- Tasks to carry out -
• A. According to the cancer prevalence text, what share of the U.S. population do the registry data cover?
• B. Please duplicate a passage of the cancer prevalence text, starting at the words "- Limited-duration prevalenceexternal" and stopping after the words "or 15 years).".
• C. Summarize the cancer prevalence text in two sentences.

Definition and Calculation of Cancer Prevalence
Prevalence is the number of people with a specific disease or condition in a given population at a specific time. This measure includes both newly diagnosed and pre-existing cases of the disease. It is different from incidence, because incidence measures only the number of newly diagnosed cases in a given population at a specific time.
There are different types of prevalence. For example—
- Annual prevalence is the number of people with the disease at any time during a year.
- Period prevalence is the number of people with the disease at any time during a specified number of years, such as the last 10 years.
- Limited-duration prevalenceexternal icon is the number of people alive on a certain day who were diagnosed with the disease during a specified number of years (such as the last 5 or 15 years).
Cancer incidence data submitted to National Program of Cancer Registries (NPCR) in the 2019 data submission period were used to create a data set in SEER*Stat for this analysis.2 The data set included data from 44 NPCR central cancer registries that met the United States Cancer Statistics (USCS) publication criteria for all years 2001 through 2016 and that conducted linkage with the National Death Index and/or active patient follow-up for all years 2001 through 2016. These registries include Alabama, Alaska, Arizona, Arkansas, California, Colorado, Delaware, District of Columbia, Florida, Georgia, Idaho, Illinois, Kentucky, Louisiana, Maine, Maryland, Massachusetts, Michigan, Minnesota, Mississippi, Missouri, Montana, Nebraska, Nevada, New Hampshire, New Jersey, New York, North Carolina, North Dakota, Ohio, Oklahoma, Oregon, Pennsylvania, Rhode Island, South Carolina, South Dakota, Tennessee, Texas, Utah, Vermont, Virginia, Washington, West Virginia, Wisconsin, and Wyoming. These data cover 94% of the U.S. population.
Cases from these registries were included in the analysis if—
- The case was an invasive cancer diagnosed from 2001 through 2016. Cases diagnosed in 2017 do not have adequate follow-up time to be included in the analysis.
- The age of the case was known and was 0 through 99 years.
- The sex of the case was known.
- The case was not identified solely on the basis of a death certificate or autopsy.
Because NPCR data are available from 2001, 16-year limited-duration prevalence estimates are included in addition to 5-year estimates.
Calculation of Limited-Duration Prevalence
Limited-duration prevalence is the number of people alive on a certain day who were diagnosed with the disease during a specified number of years (such as the last 5 or 16 years).

- Dataset excerpts -
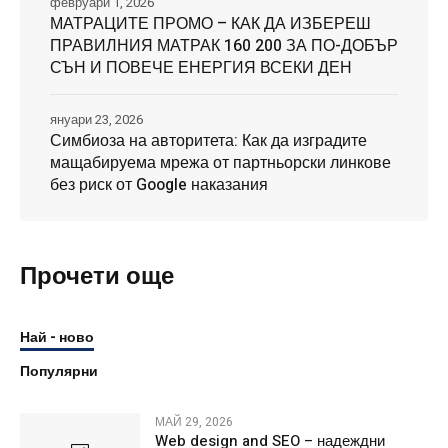
февруари 1, 2026
МАТРАЦИТЕ ПРОМО – КАК ДА ИЗБЕРЕШ
ПРАВИЛНИЯ МАТРАК 160 200 ЗА ПО-ДОБЪР
СЪН И ПОВЕЧЕ ЕНЕРГИЯ ВСЕКИ ДЕН
януари 23, 2026
Симбиоза на авторитета: Как да изградите
мащабируема мрежа от партньорски линкове
без риск от Google наказания
Прочети още
Най - ново
Популярни
МАЙ 29, 2026
Web design and SEO – надеждни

- Exercise responses -
• A. 94% of the U.S. population.

• B.
- Limited-duration prevalenceexternal icon is the number of people alive on a certain day who were diagnosed with the disease during a specified number of years (such as the last 5 or 15 years).

• C. Prevalence is the number of people with a specific disease or condition in a given population at a specific time, counting both newly diagnosed and pre-existing cases, and it has annual, period, and limited-duration types. The analysis drew on NPCR data from the 2019 submission period, covering 94% of the U.S. population and including invasive cancers diagnosed from 2001 through 2016, so it gives 16-year as well as 5-year limited-duration prevalence estimates.